A solution containing 2 g amikacin sulphate in 60 ml sterile saline solution was infused over a period of one minute into the cephalic vein distal to the tourniquet and the tourniquet was left in place for 30 minutes after the infusion. Venous blood samples were also taken one minute before tourniquet removal. Synovial fluid was obtained from the radiocarpal  and metacarpophalangeal joints at 5 minutes and 24 hours. Concentrations of amikacin in synovial and blood samples were determined using an immunoassay.

 

Concentrations of amikacin sulphate in the metacarpophalangeal joint at 5 minutes were significantly higher in the exsanguination group than in the non-exsanguination group.
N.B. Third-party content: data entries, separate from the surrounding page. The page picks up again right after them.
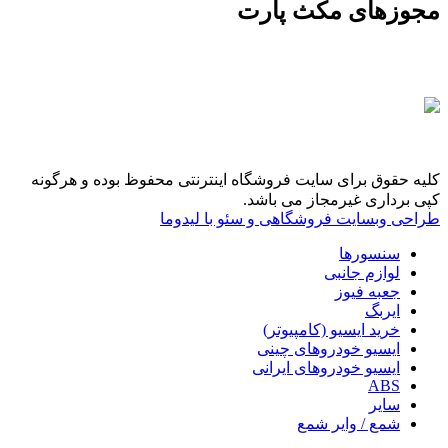
مجوزهای مکث پارت
کلیه حقوق برای سایت فروشگاه اینترنتی محفوظ بوده و هرگونه
کپی برداری غیرمجاز می باشد.
طراحی وبسایت فروشگاهی و سئو با لیدوما
سنسورها
لوازم جانبی
جعبه فیوز
ایربگ
خرید ایسیو (کامپیوتر)
ایسیو خودروهای چینی
ایسیو خودروهای ایرانی
ABS
سایر
شمع / وایر شمع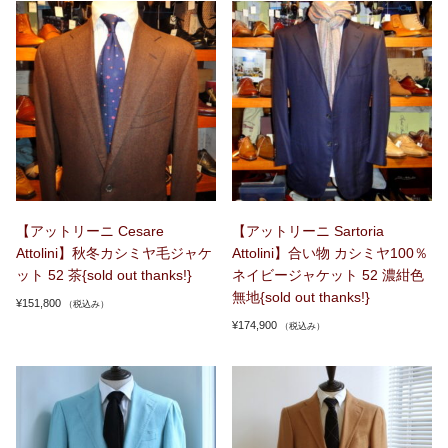
【アットリーニ Cesare
【アットリーニ Sartoria
Attolini】秋冬カシミヤ毛ジャケ
Attolini】合い物 カシミヤ100％
ット 52 茶{sold out thanks!}
ネイビージャケット 52 濃紺色
無地{sold out thanks!}
¥
151,800
（税込み）
¥
174,900
（税込み）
This difference was no longer present at 24 hours. There was no significant difference in the amikacin concentrations in plasma or in radiocarpal joint fluid at either time point.

 

The authors postulate that the higher concentration of amikacin in exsanguinated limbs immediately after IVRP may be the result of decreasing the blood volume in the limb, resulting in the amikacin being less diluted by the blood and therefore reaching higher concentrations in the vasculature. This may be important when employing concentration-dependant antimicrobials such as amikacin. Emptying of the vasculature may also result in faster diffusion of antimicrobial solution and reduced risk of leakage of the solution under the tourniquet. Further study is required to determine whether these effects are also observed in horses with diseased or inflamed joints.

 

 

Bottom line:

 

 

Empyting the distal limb vasculature using an Esmarch bandage prior to IVRP increases the immediate amikacin concentrations in the synovial fluid of the metacarpophalangeal joint.